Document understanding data
______
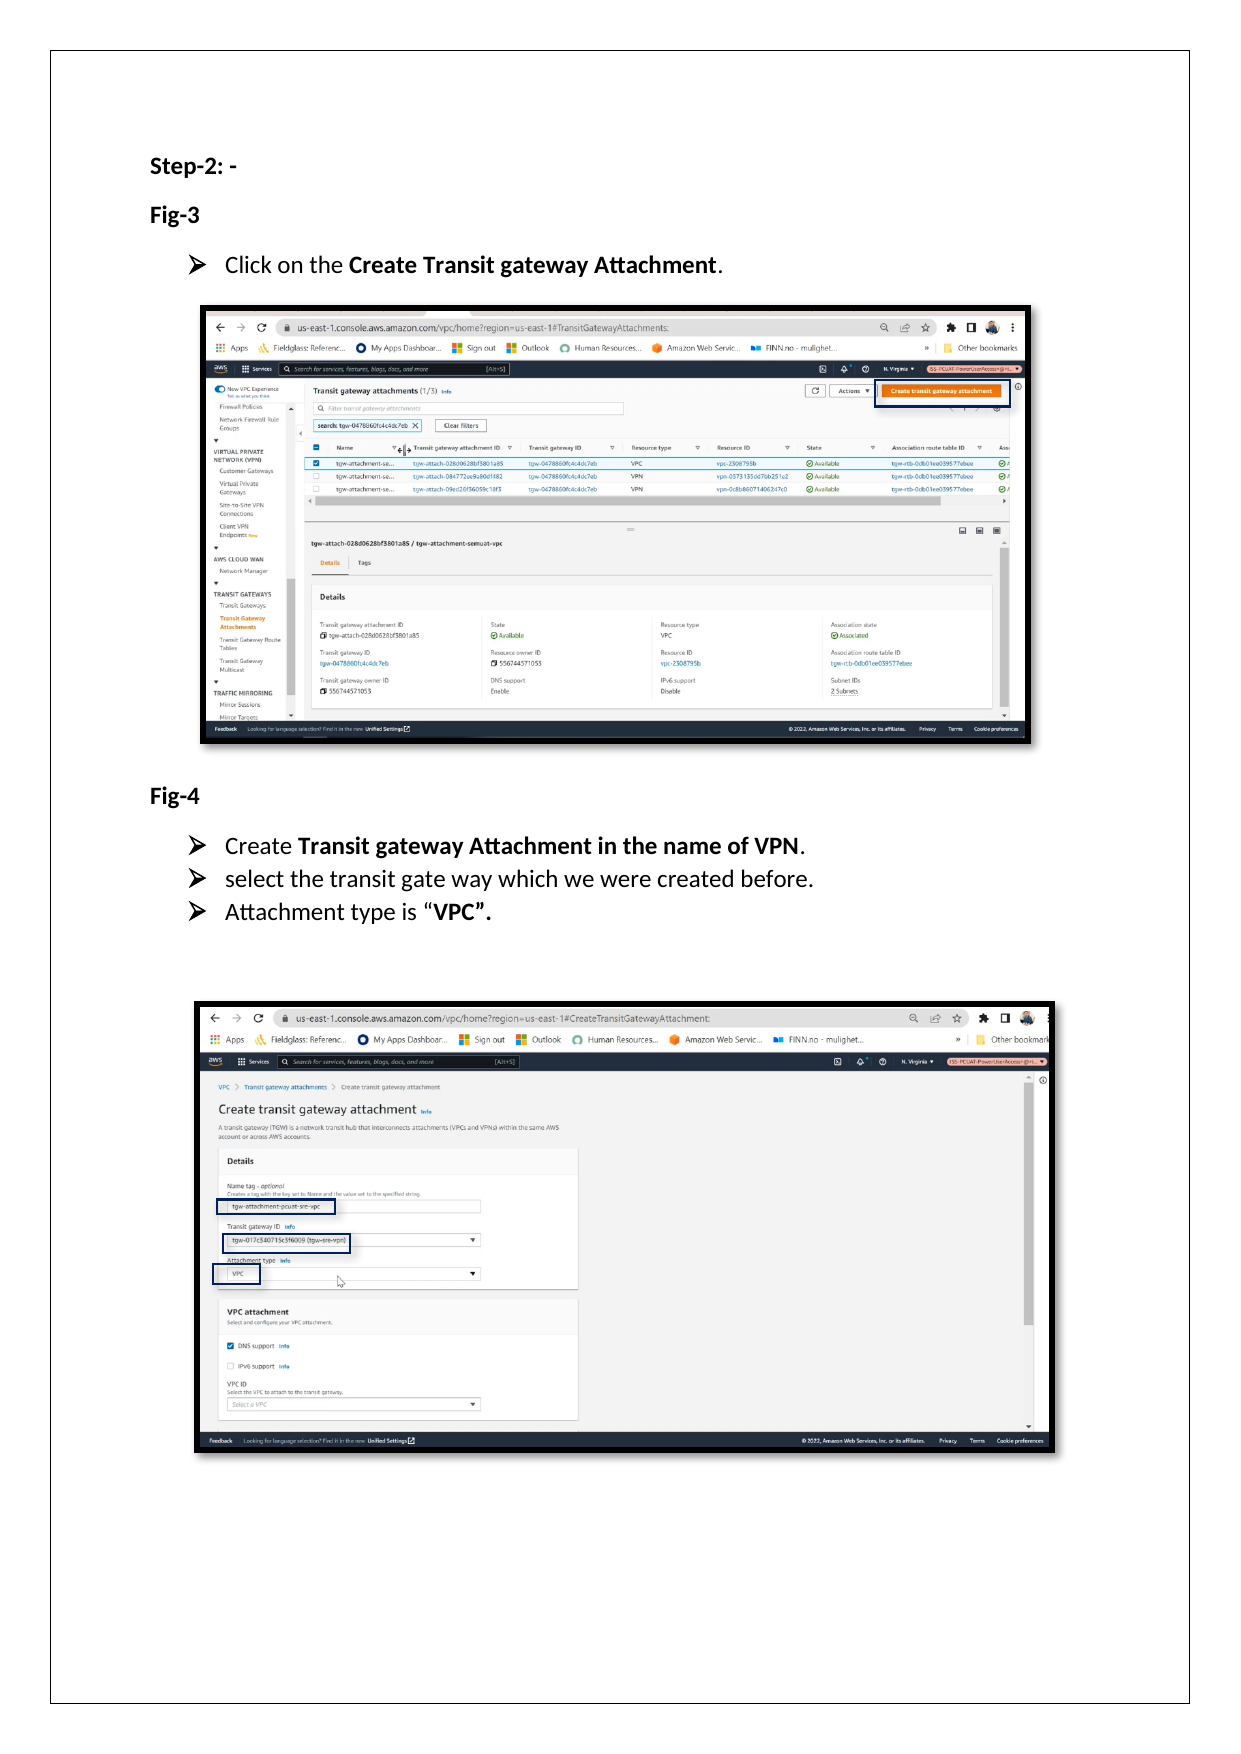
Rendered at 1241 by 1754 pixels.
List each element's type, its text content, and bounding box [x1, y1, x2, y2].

list Attachment type is “VPC”. [187, 896, 1090, 926]
list Create Transit gateway Attachment in the name of VPN. [187, 830, 1090, 860]
picture [206, 311, 1025, 738]
text Fig-4 [150, 780, 1090, 811]
list select the transit gate way which we were created before. [187, 863, 1090, 893]
picture [200, 1007, 1049, 1447]
list Click on the Create Transit gateway Attachment. [187, 249, 1090, 280]
text Step-2: - [150, 150, 1090, 181]
text Fig-3 [150, 199, 1090, 230]
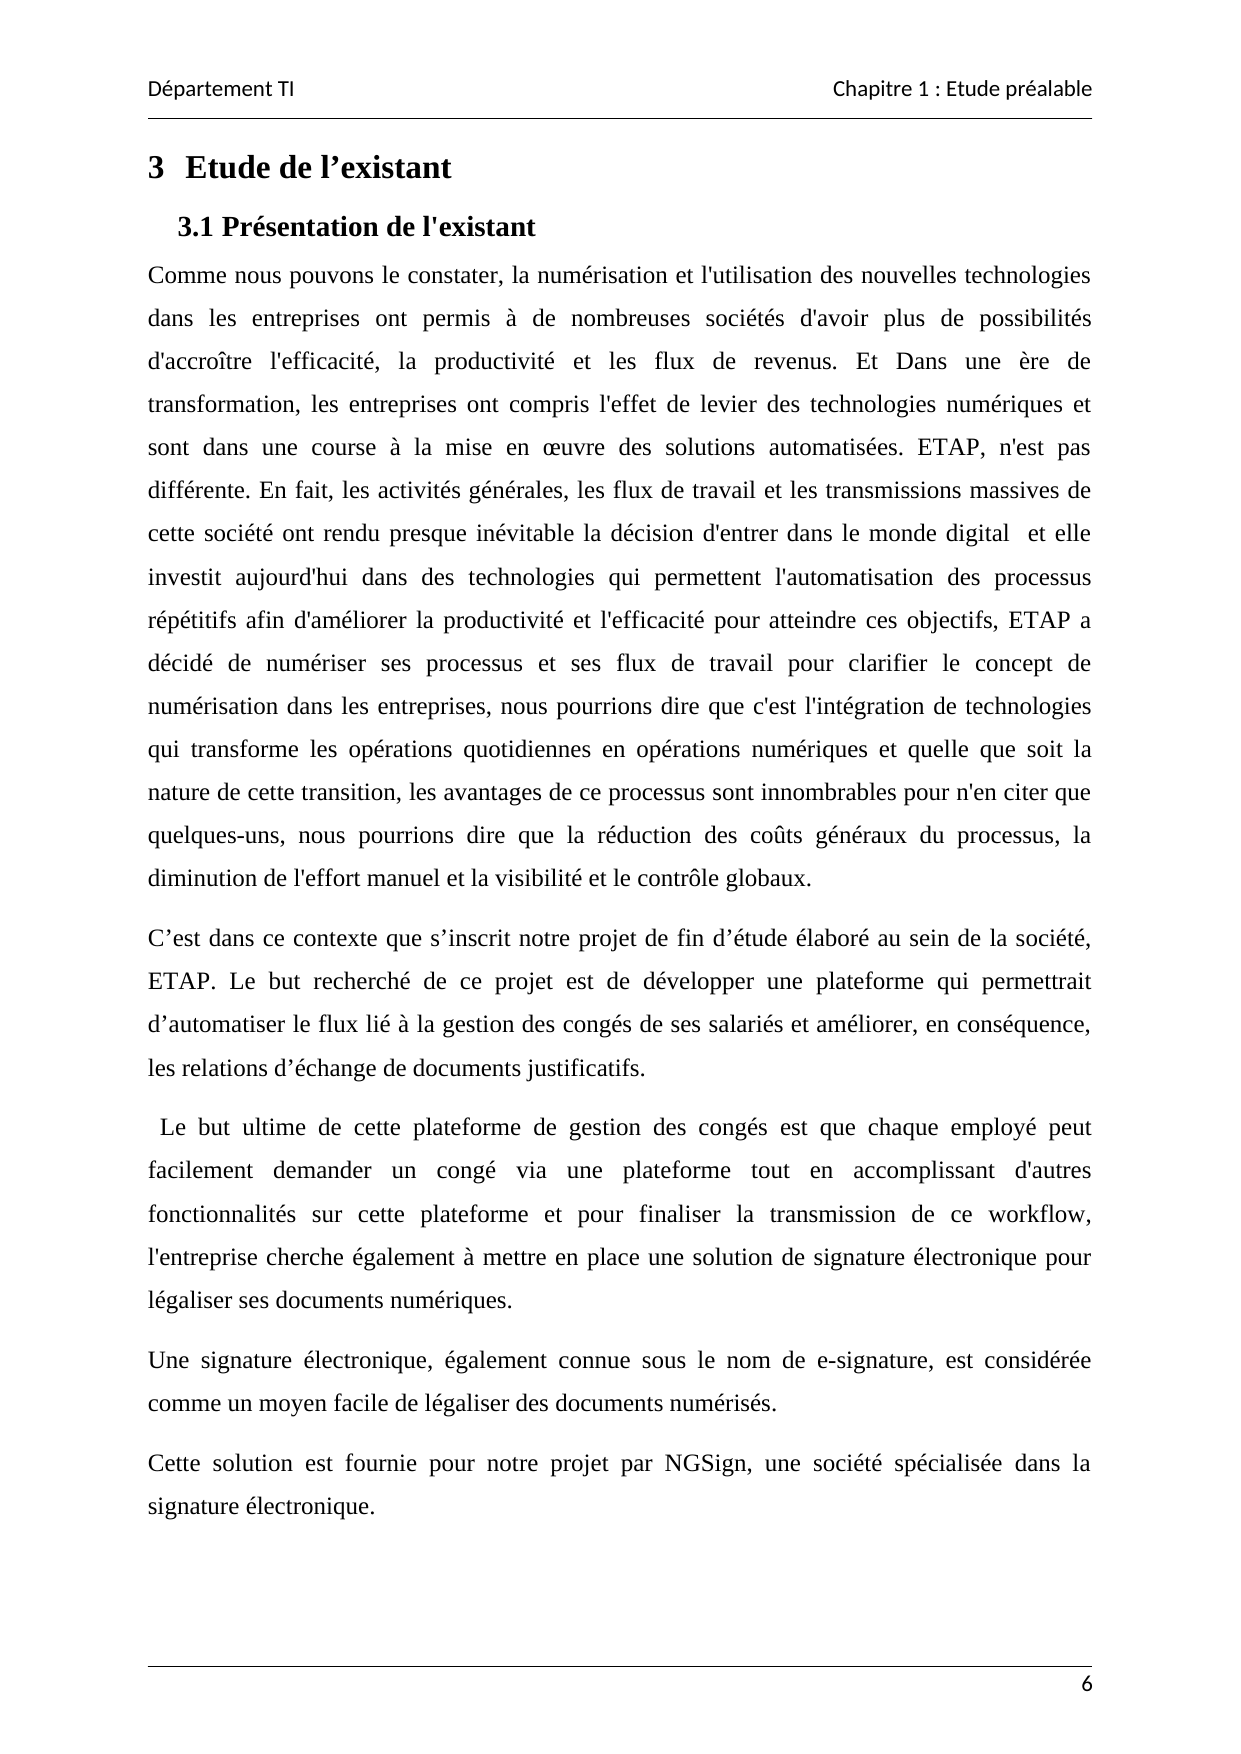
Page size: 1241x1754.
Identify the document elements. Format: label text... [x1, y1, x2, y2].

subtitle Présentation de l'existant [177, 209, 1092, 243]
subtitle Etude de l’existant [148, 148, 1092, 186]
text Une signature électronique, également connue sous le nom de e-signature, est considérée comme un moyen facile de légaliser des documents numérisés. [148, 1345, 1092, 1417]
text Cette solution est fournie pour notre projet par NGSign, une société spécialisée dans la signature électronique. [148, 1448, 1092, 1519]
text Le but ultime de cette plateforme de gestion des congés est que chaque employé peut facilement demander un congé via une plateforme tout en accomplissant d'autres fonctionnalités sur cette plateforme et pour finaliser la transmission de ce workflow, l'entreprise cherche également à mettre en place une solution de signature électronique pour légaliser ses documents numériques. [148, 1112, 1092, 1314]
text C’est dans ce contexte que s’inscrit notre projet de fin d’étude élaboré au sein de la société, ETAP. Le but recherché de ce projet est de développer une plateforme qui permettrait d’automatiser le flux lié à la gestion des congés de ses salariés et améliorer, en conséquence, les relations d’échange de documents justificatifs. [148, 923, 1092, 1081]
text Comme nous pouvons le constater, la numérisation et l'utilisation des nouvelles technologies dans les entreprises ont permis à de nombreuses sociétés d'avoir plus de possibilités d'accroître l'efficacité, la productivité et les flux de revenus. Et Dans une ère de transformation, les entreprises ont compris l'effet de levier des technologies numériques et sont dans une course à la mise en œuvre des solutions automatisées. ETAP, n'est pas différente. En fait, les activités générales, les flux de travail et les transmissions massives de cette société ont rendu presque inévitable la décision d'entrer dans le monde digital et elle investit aujourd'hui dans des technologies qui permettent l'automatisation des processus répétitifs afin d'améliorer la productivité et l'efficacité pour atteindre ces objectifs, ETAP a décidé de numériser ses processus et ses flux de travail pour clarifier le concept de numérisation dans les entreprises, nous pourrions dire que c'est l'intégration de technologies qui transforme les opérations quotidiennes en opérations numériques et quelle que soit la nature de cette transition, les avantages de ce processus sont innombrables pour n'en citer que quelques-uns, nous pourrions dire que la réduction des coûts généraux du processus, la diminution de l'effort manuel et la visibilité et le contrôle globaux. [148, 260, 1092, 892]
______
# Directions:
Across the data, pull every line containing the string "subtitle".

# Final answer:
subtitle Présentation de l'existant [177, 209, 1092, 243]
subtitle Etude de l’existant [148, 148, 1092, 186]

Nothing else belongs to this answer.